1. Change the current directory to the directory where the OOB-LoadGen-java project is installed.Example: cd /export/home/devbfr/develop/final/OOB-LoadGen-java

2. Set the JAVA_HOME environment variable Example: setenv JAVA_HOME /usr/jdk/latest

3. Execute the ant scriptExample: /export/home/devbfr/netbeans-6.1/java2/ant/bin/ant

Step 3 executes the build.xml defined by NetBeans. The script first compiles all dependencies and then executes the unit tests. Note that some of the unit tests require an empty database.

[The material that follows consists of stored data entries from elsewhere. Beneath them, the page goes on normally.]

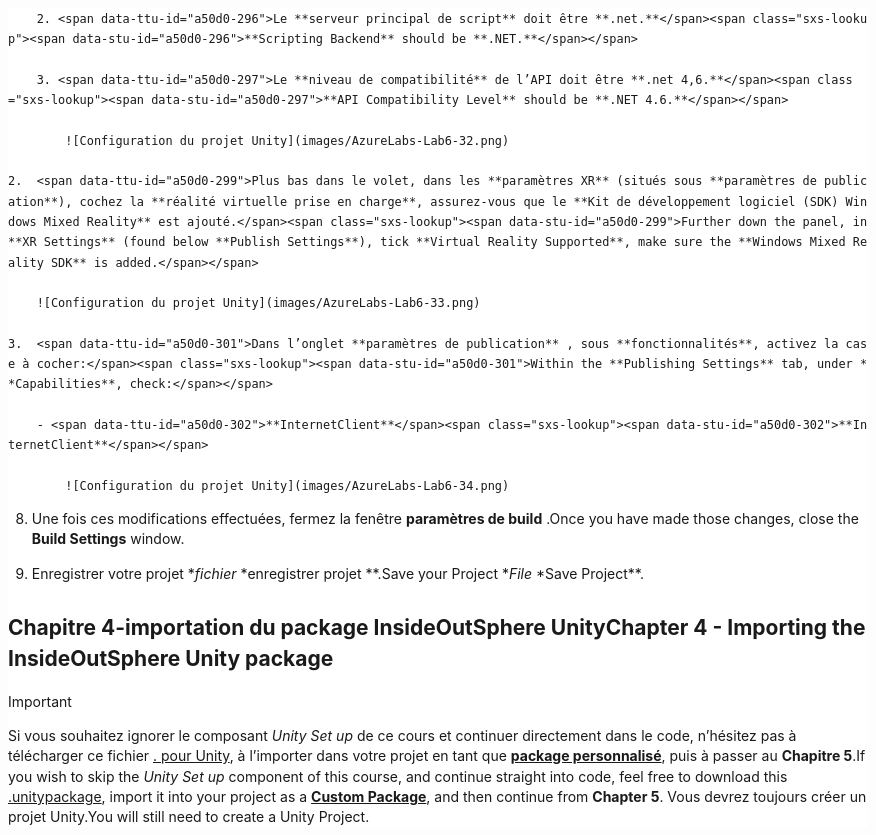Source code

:         2. <span data-ttu-id="a50d0-296">Le **serveur principal de script** doit être **.net.**</span><span class="sxs-lookup"><span data-stu-id="a50d0-296">**Scripting Backend** should be **.NET.**</span></span>

        3. <span data-ttu-id="a50d0-297">Le **niveau de compatibilité** de l’API doit être **.net 4,6.**</span><span class="sxs-lookup"><span data-stu-id="a50d0-297">**API Compatibility Level** should be **.NET 4.6.**</span></span>

            ![Configuration du projet Unity](images/AzureLabs-Lab6-32.png)

    2.  <span data-ttu-id="a50d0-299">Plus bas dans le volet, dans les **paramètres XR** (situés sous **paramètres de publication**), cochez la **réalité virtuelle prise en charge**, assurez-vous que le **Kit de développement logiciel (SDK) Windows Mixed Reality** est ajouté.</span><span class="sxs-lookup"><span data-stu-id="a50d0-299">Further down the panel, in **XR Settings** (found below **Publish Settings**), tick **Virtual Reality Supported**, make sure the **Windows Mixed Reality SDK** is added.</span></span>

        ![Configuration du projet Unity](images/AzureLabs-Lab6-33.png)

    3.  <span data-ttu-id="a50d0-301">Dans l’onglet **paramètres de publication** , sous **fonctionnalités**, activez la case à cocher:</span><span class="sxs-lookup"><span data-stu-id="a50d0-301">Within the **Publishing Settings** tab, under **Capabilities**, check:</span></span>

        - <span data-ttu-id="a50d0-302">**InternetClient**</span><span class="sxs-lookup"><span data-stu-id="a50d0-302">**InternetClient**</span></span>

            ![Configuration du projet Unity](images/AzureLabs-Lab6-34.png)

8.  <span data-ttu-id="a50d0-304">Une fois ces modifications effectuées, fermez la fenêtre **paramètres de build** .</span><span class="sxs-lookup"><span data-stu-id="a50d0-304">Once you have made those changes, close the **Build Settings** window.</span></span>

9.  <span data-ttu-id="a50d0-305">Enregistrer votre projet \**fichier* \*enregistrer projet \*\*.</span><span class="sxs-lookup"><span data-stu-id="a50d0-305">Save your Project \**File* \*Save Project\*\*.</span></span>



## <a name="chapter-4---importing-the-insideoutsphere-unity-package"></a><span data-ttu-id="a50d0-306">Chapitre 4-importation du package InsideOutSphere Unity</span><span class="sxs-lookup"><span data-stu-id="a50d0-306">Chapter 4 - Importing the InsideOutSphere Unity package</span></span>

> [!IMPORTANT]
> <span data-ttu-id="a50d0-307">Si vous souhaitez ignorer le composant *Unity Set up* de ce cours et continuer directement dans le code, n’hésitez pas à télécharger ce fichier [. pour Unity](https://github.com/Microsoft/HolographicAcademy/raw/Azure-MixedReality-Labs/Azure%20Mixed%20Reality%20Labs/MR%20and%20Azure%20306%20-%20Streaming%20video/Azure-MR-306.unitypackage), à l’importer dans votre projet en tant que [**package personnalisé**](https://docs.unity3d.com/Manual/AssetPackages.html), puis à passer au **Chapitre 5**.</span><span class="sxs-lookup"><span data-stu-id="a50d0-307">If you wish to skip the *Unity Set up* component of this course, and continue straight into code, feel free to download this [.unitypackage](https://github.com/Microsoft/HolographicAcademy/raw/Azure-MixedReality-Labs/Azure%20Mixed%20Reality%20Labs/MR%20and%20Azure%20306%20-%20Streaming%20video/Azure-MR-306.unitypackage), import it into your project as a [**Custom Package**](https://docs.unity3d.com/Manual/AssetPackages.html), and then continue from **Chapter 5**.</span></span> <span data-ttu-id="a50d0-308">Vous devrez toujours créer un projet Unity.</span><span class="sxs-lookup"><span data-stu-id="a50d0-308">You will still need to create a Unity Project.</span></span>
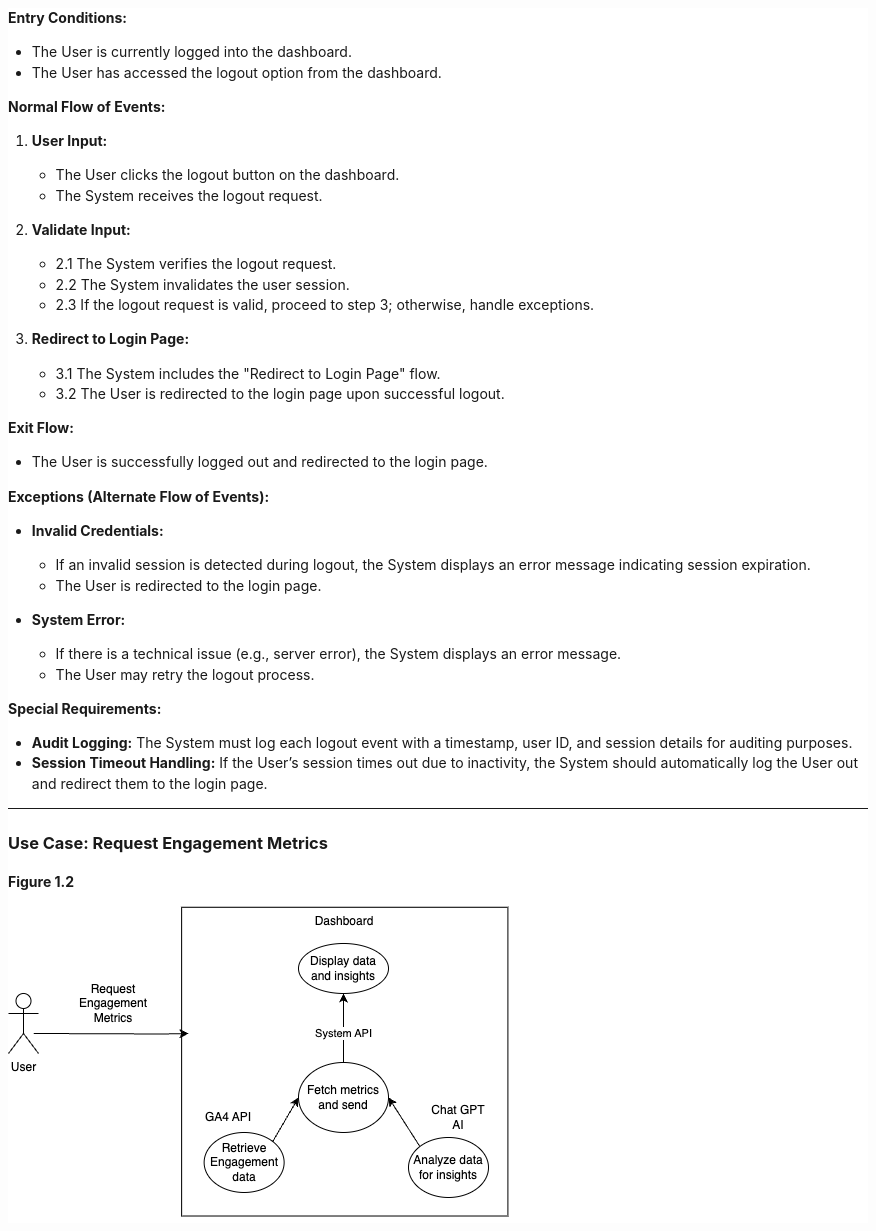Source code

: **Entry Conditions:**
- The User is currently logged into the dashboard.
- The User has accessed the logout option from the dashboard.

**Normal Flow of Events:**

1. **User Input:**
   - The User clicks the logout button on the dashboard.
   - The System receives the logout request.

2. **Validate Input:**
   - 2.1 The System verifies the logout request.
   - 2.2 The System invalidates the user session.
   - 2.3 If the logout request is valid, proceed to step 3; otherwise, handle exceptions.

3. **Redirect to Login Page:**
   - 3.1 The System includes the "Redirect to Login Page" flow.
   - 3.2 The User is redirected to the login page upon successful logout.

**Exit Flow:**
- The User is successfully logged out and redirected to the login page.

**Exceptions (Alternate Flow of Events):**

- **Invalid Credentials:**
  - If an invalid session is detected during logout, the System displays an error message indicating session expiration.
  - The User is redirected to the login page.

- **System Error:**
  - If there is a technical issue (e.g., server error), the System displays an error message.
  - The User may retry the logout process.

**Special Requirements:**
- **Audit Logging:** The System must log each logout event with a timestamp, user ID, and session details for auditing purposes.
- **Session Timeout Handling:** If the User’s session times out due to inactivity, the System should automatically log the User out and redirect them to the login page.

---

### Use Case: Request Engagement Metrics

**Figure 1.2**

![Dashboard UML Diagram](/Charts/Dashboard.png)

Below is an example of a test run:-do-test-run:

[junit] Testsuite: com.swx.offob.client.webservice.CUGTest

[junit] Tests run: 2, Failures: 0, Errors: 0, Time elapsed: 5.069 sec

[junit]

[junit] Testsuite: com.swx.offob.client.webservice.ExecReportTest

[junit] Tests run: 2, Failures: 0, Errors: 0, Time elapsed: 3.789 sec

[junit]

[junit] Testsuite: com.swx.offob.client.webservice.FilterTest

[junit] Tests run: 3, Failures: 0, Errors: 0, Time elapsed: 6.23 sec

[junit]

[junit] Testsuite: com.swx.offob.client.webservice.OfferListTest

[junit] Tests run: 1, Failures: 0, Errors: 0, Time elapsed: 2.92 sec

[junit]

[junit] Testsuite: com.swx.offob.client.webservice.QuoteRequestTest

[junit] Tests run: 1, Failures: 0, Errors: 0, Time elapsed: 2.921 sec

[junit]

[junit] Testsuite: com.swx.offob.client.webservice.QuoteResponseTest

[junit] Tests run: 3, Failures: 0, Errors: 0, Time elapsed: 5.028 sec

[junit]

[junit] Testsuite: com.swx.offob.client.webservice.QuoteTest

[junit] Tests run: 1, Failures: 0, Errors: 0, Time elapsed: 3.053 sec

[junit]

These tests are the absolute minimum that a project can implement. Many more unit tests are required if the project is to be turned into a production effort.